Chart-based quiz items:
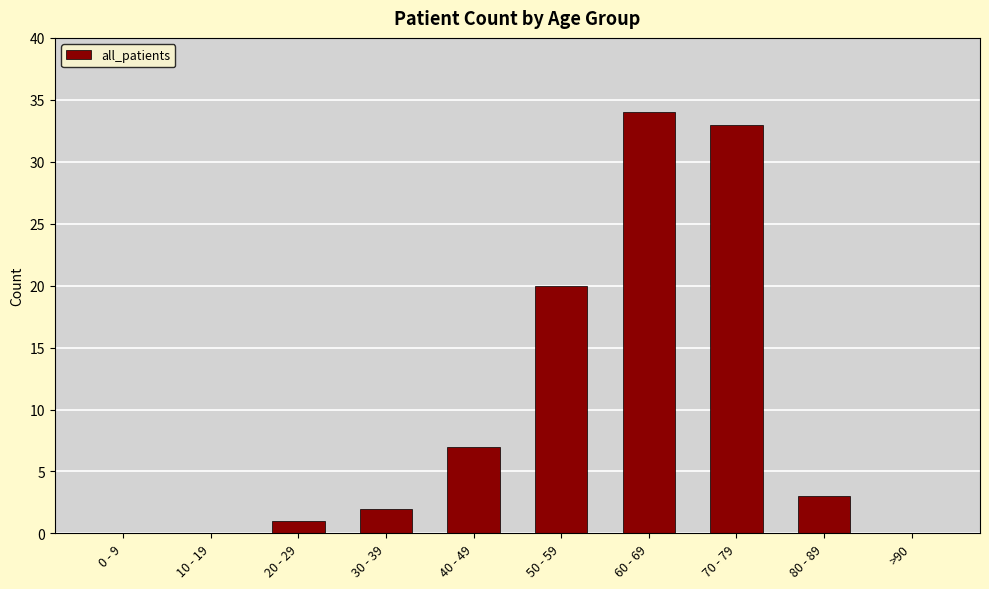

What is the change in value from 20 - 29 to 30 - 39?

+1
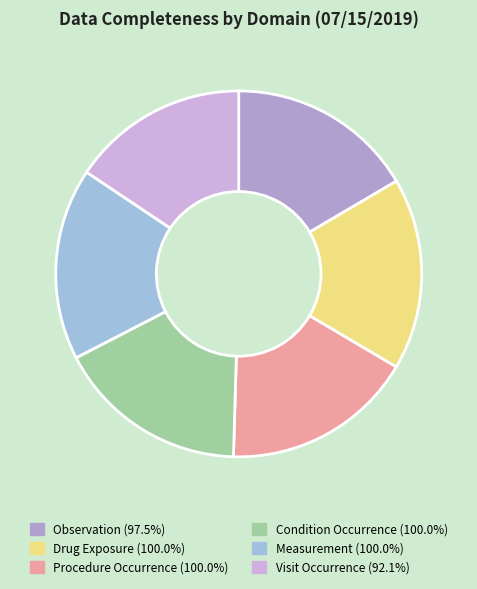

To the nearest percent, what is the combined percentage of Visit Occurrence and Drug Exposure?

33%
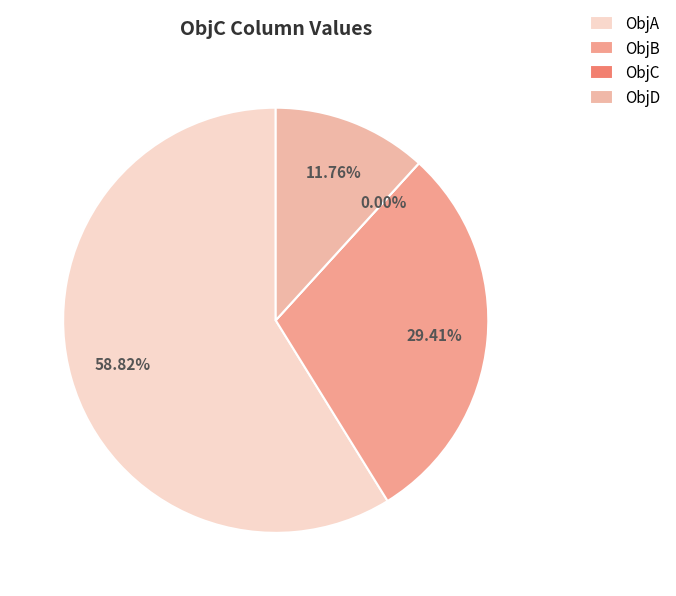

To the nearest percent, what is the difference between the ObjA and ObjB slice percentages?

29%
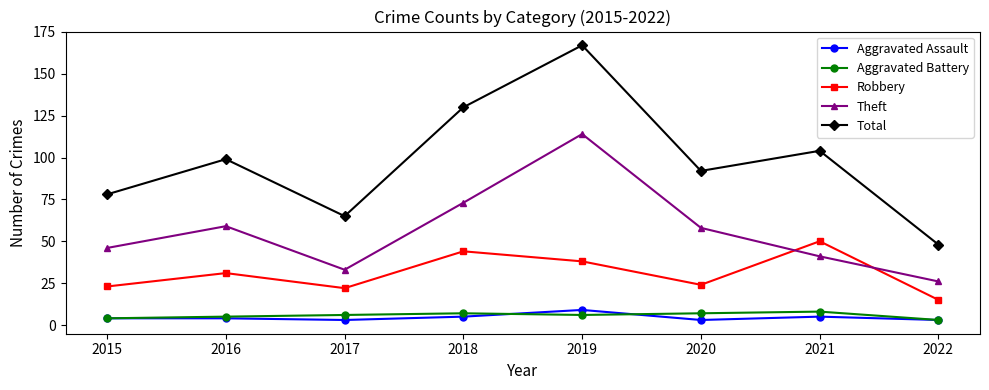

What is the value of the Aggravated Assault point at the 3rd from the left?

3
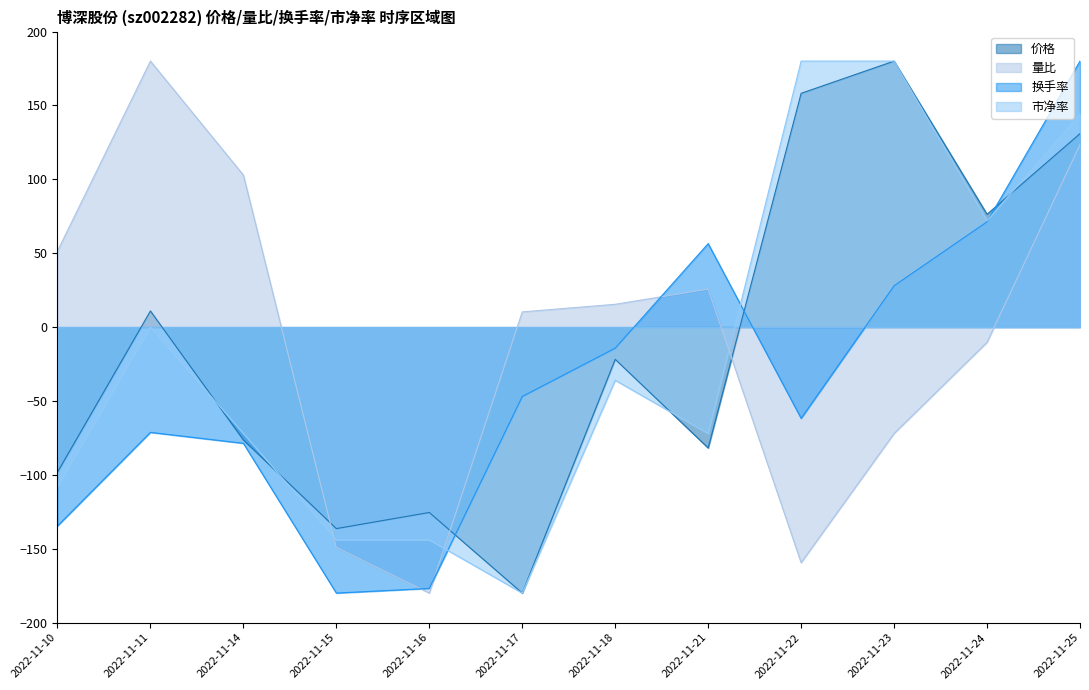

Where is the first local maximum for 换手率?

2022-11-11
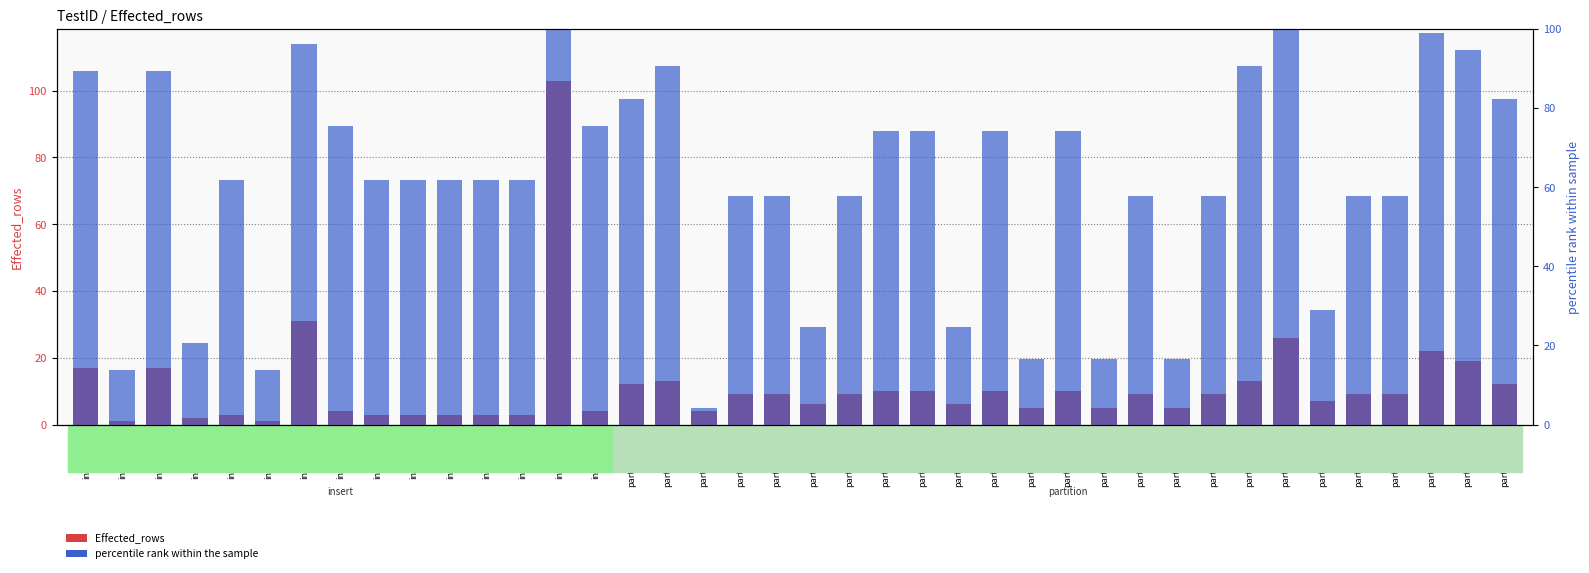

Rank the series by their maximum value, from highest to lowest.

Effected_rows, percentile rank within the sample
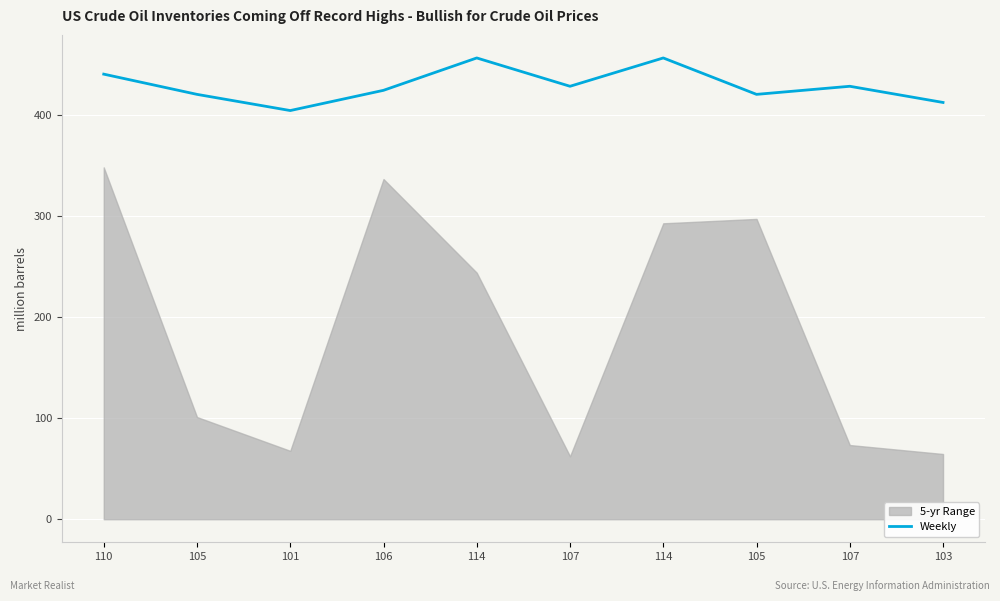

List the labels in order of value, smallest first.

101, 103, 105, 105, 106, 107, 107, 110, 114, 114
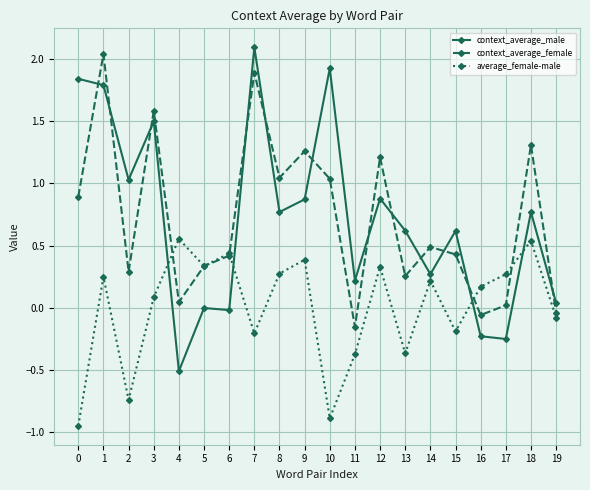

True or false: context_average_male and context_average_female cross at least once.

True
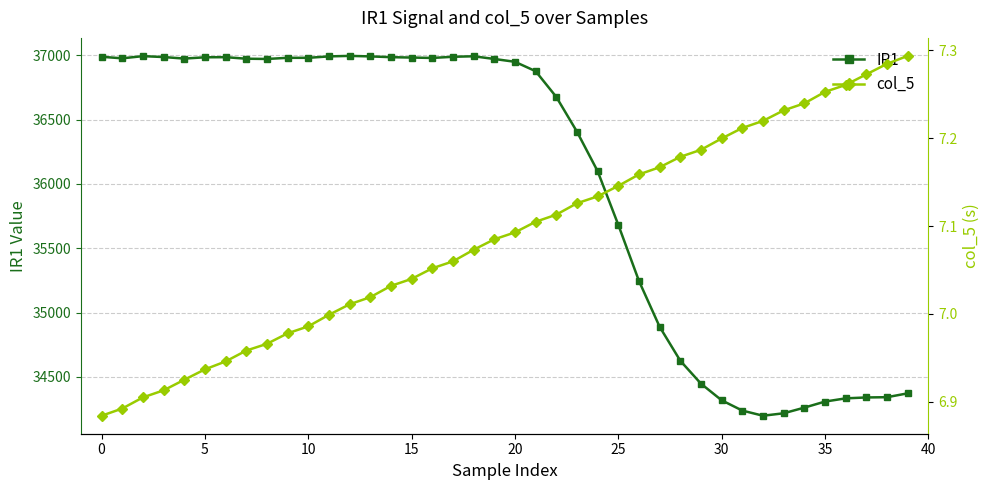

The value of IR1 at 19 is 36971.0. True or false?

True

DESCRIPTION OF THE TASK: Collect each line in the records above that contains the string "false", and copy those lines out in full.

THE COMPLETED TASK:
True or false: context_average_male and context_average_female cross at least once.
The value of IR1 at 19 is 36971.0. True or false?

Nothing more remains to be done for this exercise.